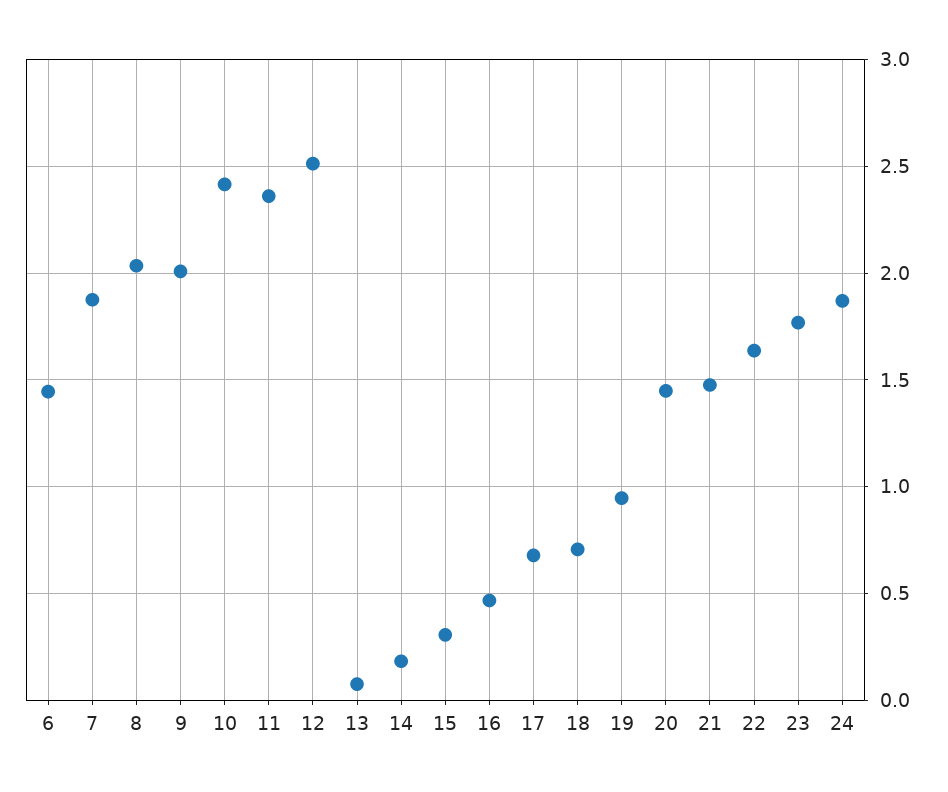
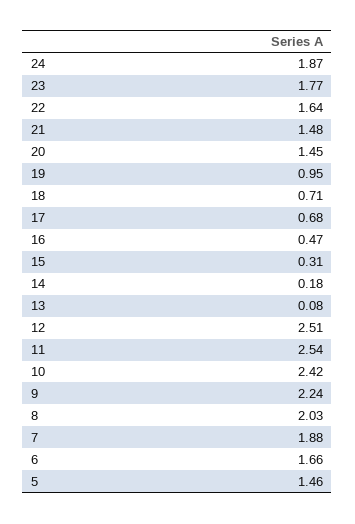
6: 1.45 -> 1.66
9: 2 -> 2.24
11: 2.35 -> 2.54
5: none -> 1.46

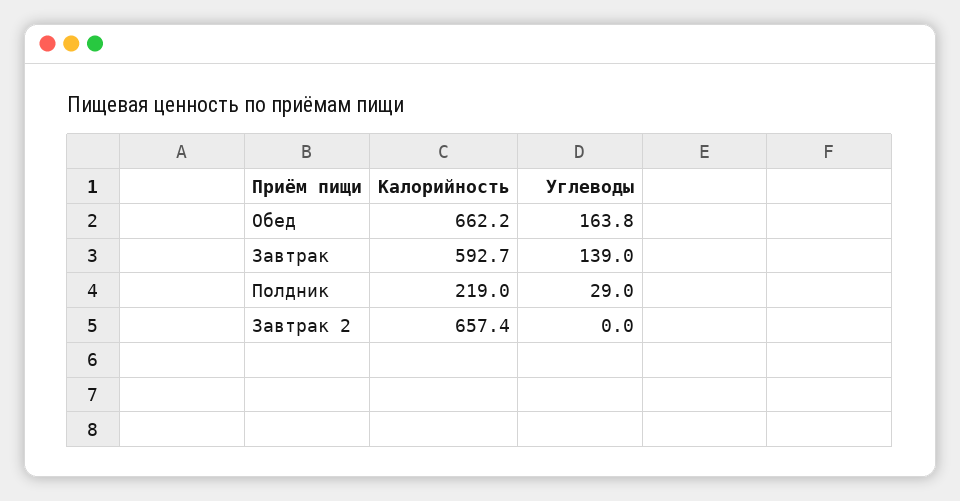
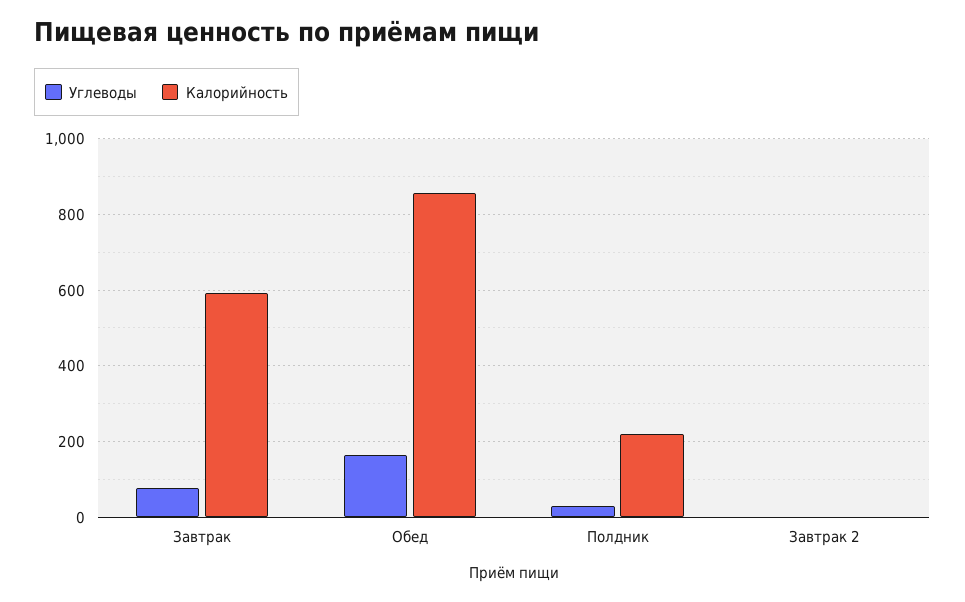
Калорийность, Обед: 662.2 -> 860
Углеводы, Завтрак: 139 -> 80
Калорийность, Завтрак 2: 657.4 -> 0

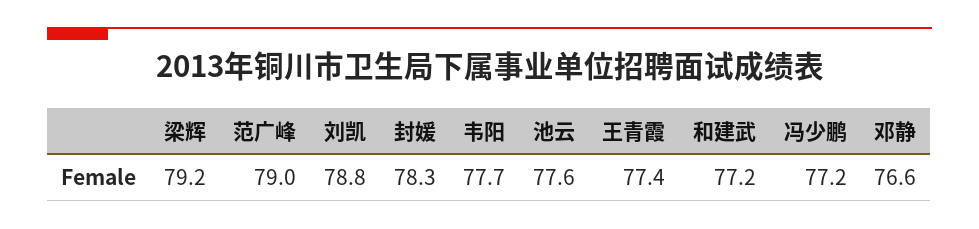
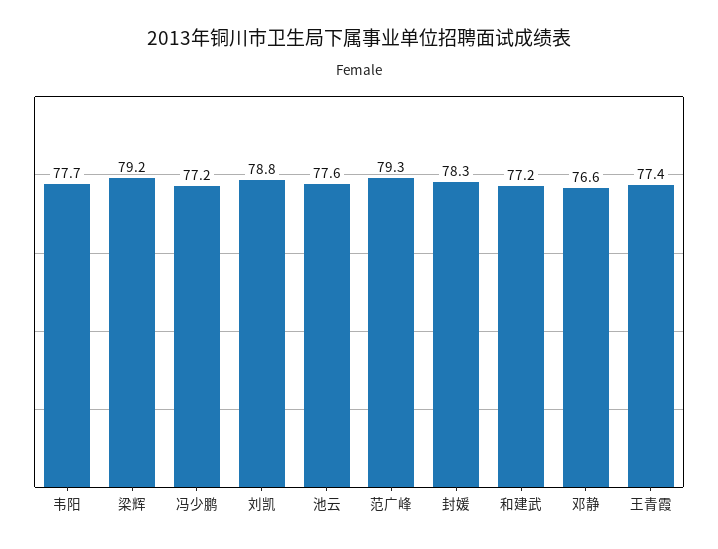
范广峰: 79 -> 79.3

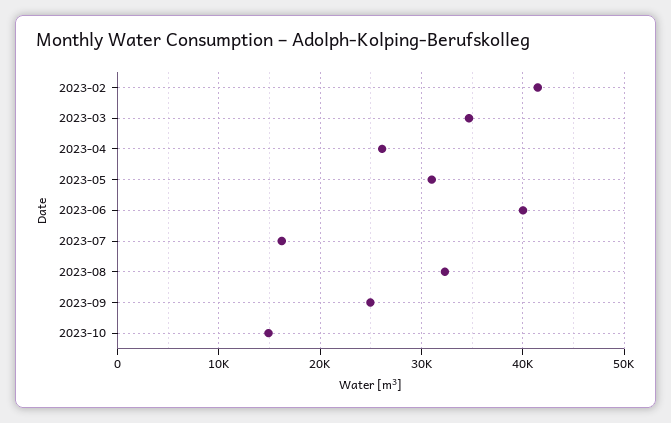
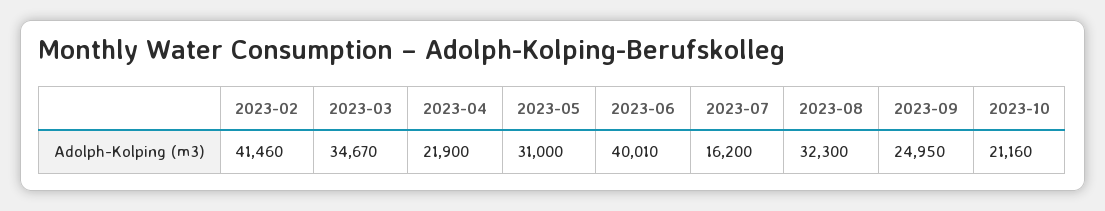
2023-04: 26000 -> 21900
2023-10: 15000 -> 21160

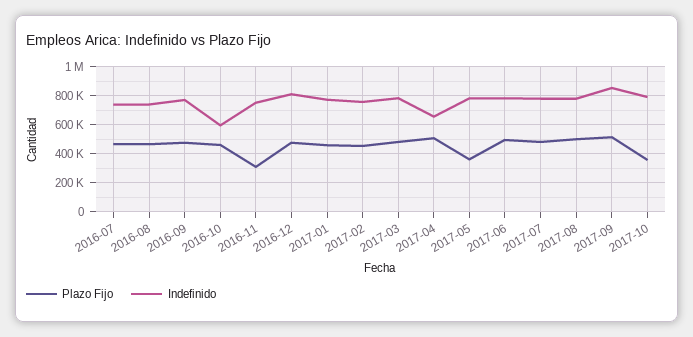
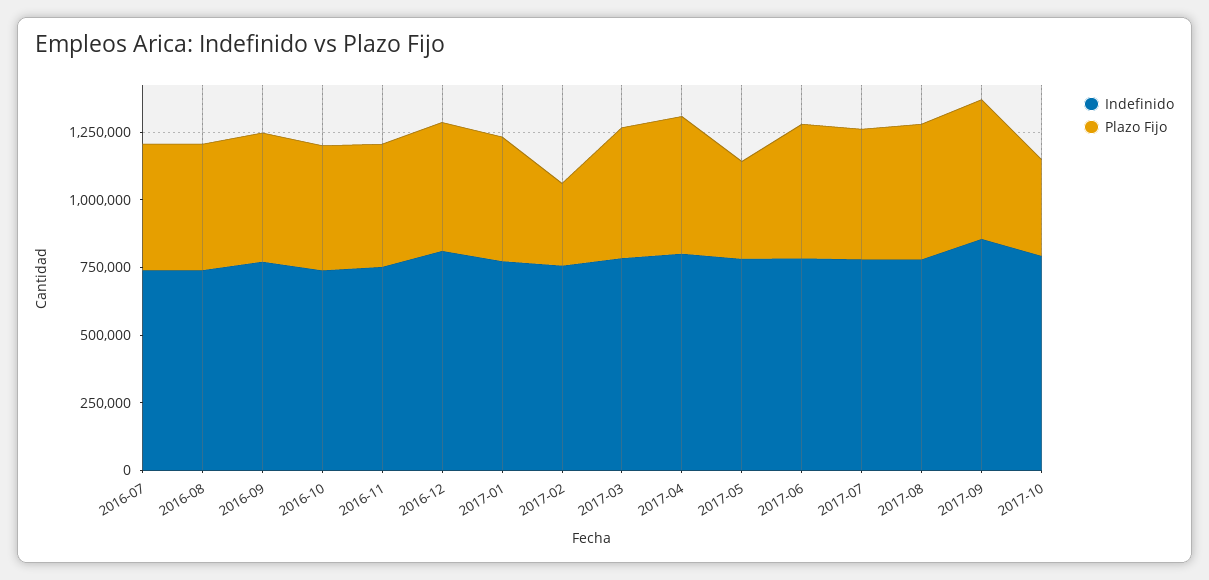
Indefinido, 2016-10: 600000 -> 750000
Plazo Fijo, 2016-11: 300000 -> 450000
Plazo Fijo, 2017-02: 450000 -> 300000
Indefinido, 2017-04: 650000 -> 800000

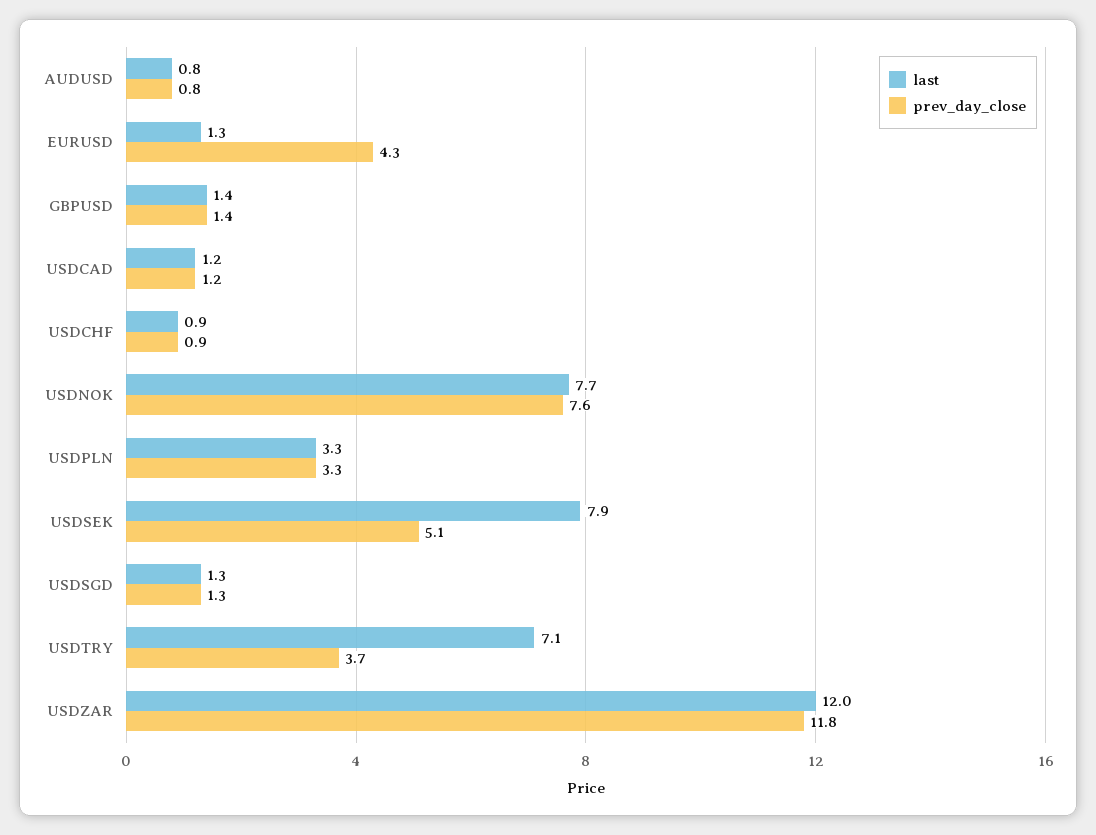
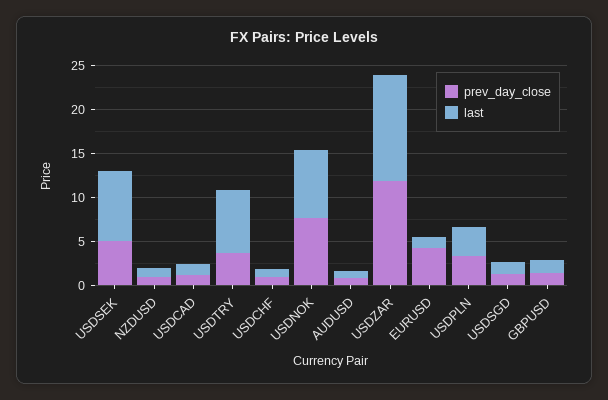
prev_day_close, NZDUSD: none -> 1
last, NZDUSD: none -> 1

■ **ASSIGNMENT**
The copy should hold every entry above word for word and none of the pictures.

■ **OUTPUT OF THE TASK**
6: 1.45 -> 1.66
9: 2 -> 2.24
11: 2.35 -> 2.54
5: none -> 1.46

Калорийность, Обед: 662.2 -> 860
Углеводы, Завтрак: 139 -> 80
Калорийность, Завтрак 2: 657.4 -> 0

范广峰: 79 -> 79.3

2023-04: 26000 -> 21900
2023-10: 15000 -> 21160

Indefinido, 2016-10: 600000 -> 750000
Plazo Fijo, 2016-11: 300000 -> 450000
Plazo Fijo, 2017-02: 450000 -> 300000
Indefinido, 2017-04: 650000 -> 800000

prev_day_close, NZDUSD: none -> 1
last, NZDUSD: none -> 1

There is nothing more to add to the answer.